Line count for the string "Москва": state how many lines in the records below hold it, giving only the number.
Exercise input Start Marker
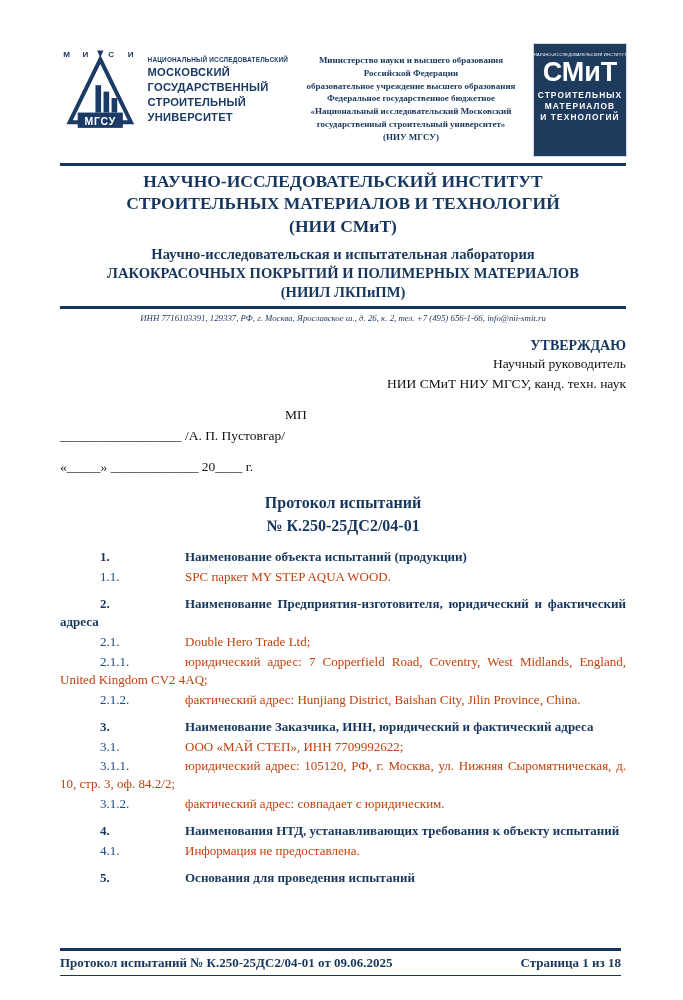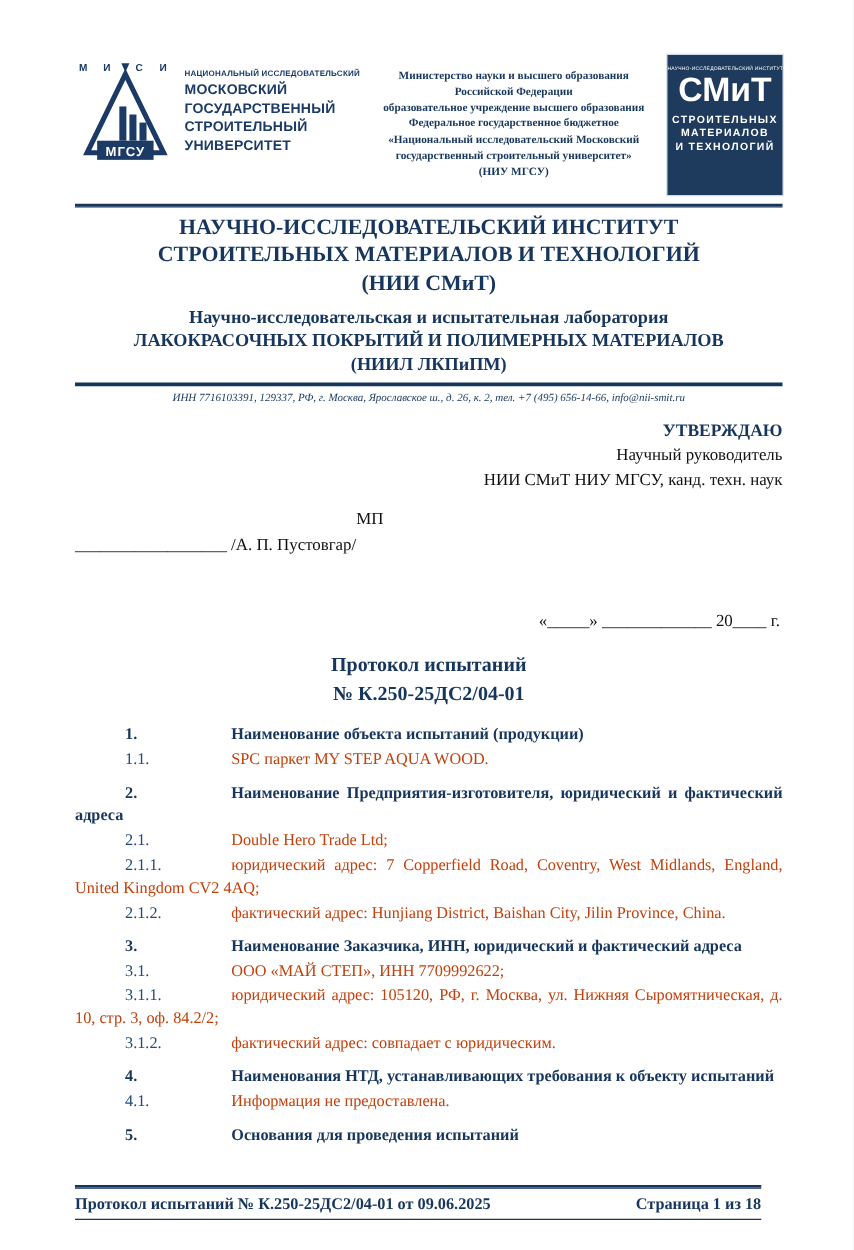--- a/index.html
+++ b/index.html
@@ -136,7 +136,7 @@
 
     <div class="double-rule rule-2"></div>
 
-    <div class="contact">ИНН 7716103391, 129337, РФ, г. Москва, Ярославское ш., д. 26, к. 2, тел. +7 (495) 656-14-66, info@nii-smit.ru</div>
+    <div class="contact">ИНН 7716103391, 129337, РФ, г. Москва, Ярославское ш., д. 26, к. 2, тел. +7 (495) 656-1-66, info@nii-smit.ru</div>
 
     <div class="approve-wrap">
       <div class="approve-block">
Exercise input End Marker
* Written answer: 2